Noisy Neighbour

In the previous articles, we have witnessed how Python multithreading and multiprocessing modules can be used to expedite the execution of a particular code, provided that the use case is suitable. As running multiple processes utilizes the available CPU resource, it also creates “noisy neighbour” scenario even on the multi-tenant Kubernetes platform. Let’s find out more in the following experiments.

The following experiments are carried out using Cloudera Machine Learning (CML) on Kubernetes platform powered by Openshift 4.8 with the hardware specification as described below. CML is embedded with workbench and Jupyterlab notebook IDE for data scientist to do coding, EDA, etc. In this experiment, the CML workbench is used as it is lightweight, quicker to spin up and easy to use.

CPU	Intel(R) Xeon(R) Gold 5220R CPU @ 2.20GHz
Memory	DIMM DDR4 Synchronous Registered (Buffered) 2933 MHz (0.3 ns)
Disk	SSD P4610 1.6TB SFF

Multiprocessing with no CPU limit
Multiprocessing with CPU limit

Multiprocessing with no CPU limit

By default, CML enables CPU Bursting feature. As a result, no CPU limit is configured across all CML session pods.
Create a CML workbench session with 2 CPU/8 GiB memory profile.
In the Openshift dashboard, verify that there is no CPU limit configured for the session pod of the user namespace.
Open a Terminal Access box of the CML session and run the top command.

Run the following compute intensive Python code.
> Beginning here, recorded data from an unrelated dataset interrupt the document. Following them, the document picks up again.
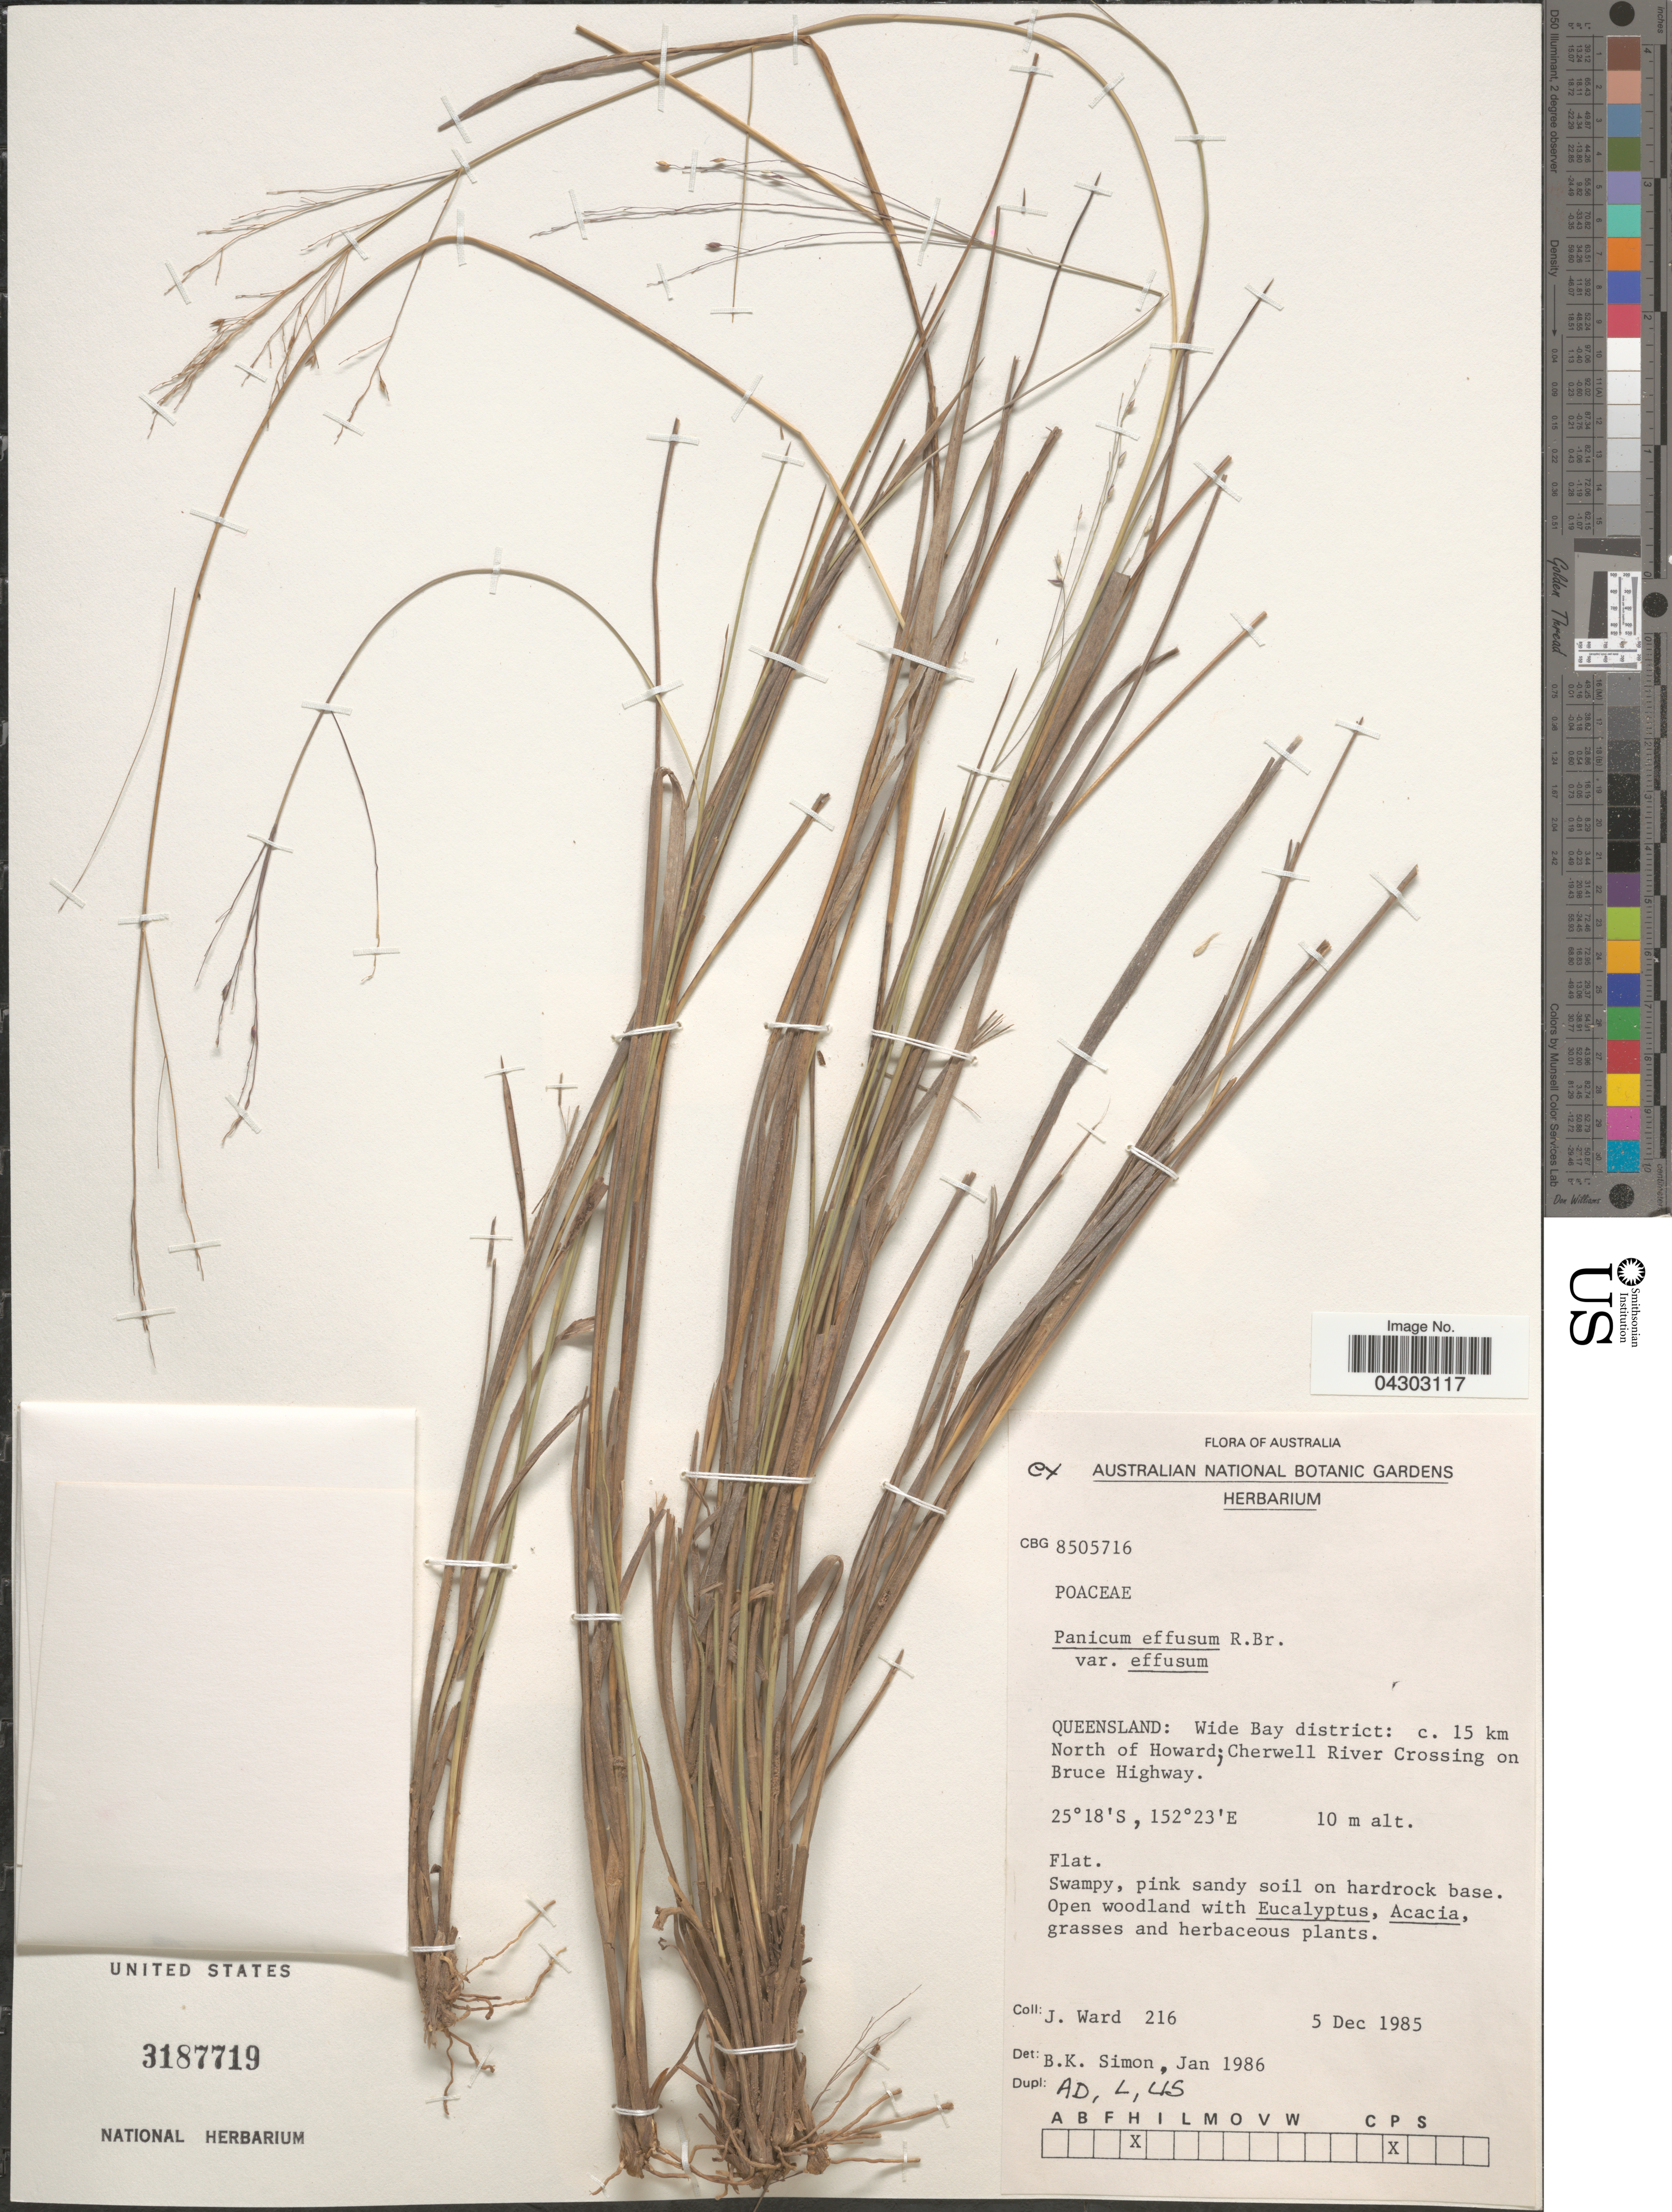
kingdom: Plantae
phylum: Tracheophyta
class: Liliopsida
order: Poales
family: Poaceae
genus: Panicum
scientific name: Panicum effusum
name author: R. Br.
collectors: J. Ward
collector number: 216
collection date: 1985-12-05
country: Australia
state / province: Queensland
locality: Wide Bay district: c. 15 km North of Howard; Cherwell River Crossing on Bruce Highway.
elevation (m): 10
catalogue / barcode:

It uses openCV Canny module that triggers multiple processes automatically to manipulate the image.

 from concurrent.futures import ProcessPoolExecutor, as_completed
 import time
 import cv2
 import numpy as np
 import os
 import sys
    
 height, width = 1024, 1024

 numpyimg = {
     "img1": np.full((height, width, 3), 3, np.uint8),
     "img2": np.full((height, width, 3), 3, np.uint8),
     "img3": np.full((height, width, 3), 3, np.uint8),
     "img4": np.full((height, width, 3), 3, np.uint8),
     "img5": np.full((height, width, 3), 3, np.uint8),
     }

 imglist = list(numpyimg)
 randomimg = np.zeros((height, width, 3), np.uint8)

 def cpuintensive(no):    
     randomimg = numpyimg[no]
     edges = cv2.Canny(randomimg, 100, 200)
    
 if __name__ == "__main__":
     start_time = time.perf_counter()
     with ProcessPoolExecutor(max_workers=10) as executor:
       futures = executor.map(
         cpuintensive,
         imglist * 10000,         
     )
     end_time = time.perf_counter() 
     execution_time = end_time - start_time  
     print(f"\nJob Starts: {start_time}\nJob Ends: {end_time}\nTotals Execution Time:{execution_time:0.2f} seconds.")

Take note of the total execution time.
Note that the above CPU intensive code spawns 10 child processes and utilizing all CPU cores available on the Kubernetes node/host which is housing the CML session pod.
You may also install bpytop Python module to monitor the CPU utilization dashboard.

Multiprocessing with CPU limit

Now let’s apply the CPU limit in the CML global configuration and observe the outcome. Untick CPU Bursting feature.
Create a CML workbench session with 2 CPU/8 GiB memory profile.
In the Openshift dashboard, verify that CPU limit is now configured for the session pod of the user namespace.
Open a Terminal Access box of the CML session and run the top command.
Run the above compute intensive Python code. Observe CPU utilization as well as the total execution time.
The CPU utilization is now limited to the set limit of 1960 milicore and it takes longer to execute the same code.

Conclusion: Kubernetes is a multi-tenant platform with the capability of hosting many namespaces without conflict of resources. However, the running pod could make use of all CPU cores in the hosting node if CPU limit is not in place. This effectively creates “noisy neighbour” scenario and impacts the performance of other running pods in the same node/host of different namespace.